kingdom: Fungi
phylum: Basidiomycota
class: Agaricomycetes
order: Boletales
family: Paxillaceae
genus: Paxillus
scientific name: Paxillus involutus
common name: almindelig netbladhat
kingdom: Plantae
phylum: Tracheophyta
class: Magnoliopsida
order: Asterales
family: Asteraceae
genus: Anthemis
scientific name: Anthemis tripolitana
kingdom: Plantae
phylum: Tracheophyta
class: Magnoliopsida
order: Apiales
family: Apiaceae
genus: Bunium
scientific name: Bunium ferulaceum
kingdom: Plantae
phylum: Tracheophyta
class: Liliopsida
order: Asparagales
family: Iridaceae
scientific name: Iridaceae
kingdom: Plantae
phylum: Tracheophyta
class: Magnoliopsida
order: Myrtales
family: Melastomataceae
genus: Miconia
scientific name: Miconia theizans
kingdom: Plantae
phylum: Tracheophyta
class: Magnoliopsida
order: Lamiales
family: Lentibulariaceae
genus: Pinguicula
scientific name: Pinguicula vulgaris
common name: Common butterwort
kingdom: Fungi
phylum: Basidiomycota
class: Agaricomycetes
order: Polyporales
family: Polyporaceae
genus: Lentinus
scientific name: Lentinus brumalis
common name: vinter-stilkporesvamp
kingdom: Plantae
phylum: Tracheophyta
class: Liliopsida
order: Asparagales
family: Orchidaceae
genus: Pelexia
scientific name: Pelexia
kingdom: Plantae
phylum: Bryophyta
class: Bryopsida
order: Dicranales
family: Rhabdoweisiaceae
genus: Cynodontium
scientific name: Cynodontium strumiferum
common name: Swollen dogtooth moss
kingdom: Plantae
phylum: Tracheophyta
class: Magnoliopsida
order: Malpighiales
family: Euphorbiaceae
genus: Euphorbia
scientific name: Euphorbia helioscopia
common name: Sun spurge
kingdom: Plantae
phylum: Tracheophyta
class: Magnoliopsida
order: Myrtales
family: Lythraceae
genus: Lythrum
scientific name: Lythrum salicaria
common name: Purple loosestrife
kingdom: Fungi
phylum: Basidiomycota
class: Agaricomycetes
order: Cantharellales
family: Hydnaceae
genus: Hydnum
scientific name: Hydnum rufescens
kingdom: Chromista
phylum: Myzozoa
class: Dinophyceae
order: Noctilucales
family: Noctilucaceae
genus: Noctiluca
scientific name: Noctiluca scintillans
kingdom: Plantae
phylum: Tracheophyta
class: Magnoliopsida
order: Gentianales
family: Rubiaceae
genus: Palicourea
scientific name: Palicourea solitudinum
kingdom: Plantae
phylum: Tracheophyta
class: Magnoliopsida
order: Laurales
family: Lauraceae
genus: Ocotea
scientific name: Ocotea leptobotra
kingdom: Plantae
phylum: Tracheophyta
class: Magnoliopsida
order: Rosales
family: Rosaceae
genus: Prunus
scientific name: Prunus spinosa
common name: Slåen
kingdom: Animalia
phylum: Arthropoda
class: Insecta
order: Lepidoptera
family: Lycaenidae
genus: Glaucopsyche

_ _ _

> _WHAT YOU ARE ASKED TO DO_
Copy out the records word for word, from the line containing "scientific name: Miconia theizans" through the line containing "scientific name: Euphorbia helioscopia", both included.

> _CORRECT RESULT_
scientific name: Miconia theizans
kingdom: Plantae
phylum: Tracheophyta
class: Magnoliopsida
order: Lamiales
family: Lentibulariaceae
genus: Pinguicula
scientific name: Pinguicula vulgaris
common name: Common butterwort
kingdom: Fungi
phylum: Basidiomycota
class: Agaricomycetes
order: Polyporales
family: Polyporaceae
genus: Lentinus
scientific name: Lentinus brumalis
common name: vinter-stilkporesvamp
kingdom: Plantae
phylum: Tracheophyta
class: Liliopsida
order: Asparagales
family: Orchidaceae
genus: Pelexia
scientific name: Pelexia
kingdom: Plantae
phylum: Bryophyta
class: Bryopsida
order: Dicranales
family: Rhabdoweisiaceae
genus: Cynodontium
scientific name: Cynodontium strumiferum
common name: Swollen dogtooth moss
kingdom: Plantae
phylum: Tracheophyta
class: Magnoliopsida
order: Malpighiales
family: Euphorbiaceae
genus: Euphorbia
scientific name: Euphorbia helioscopia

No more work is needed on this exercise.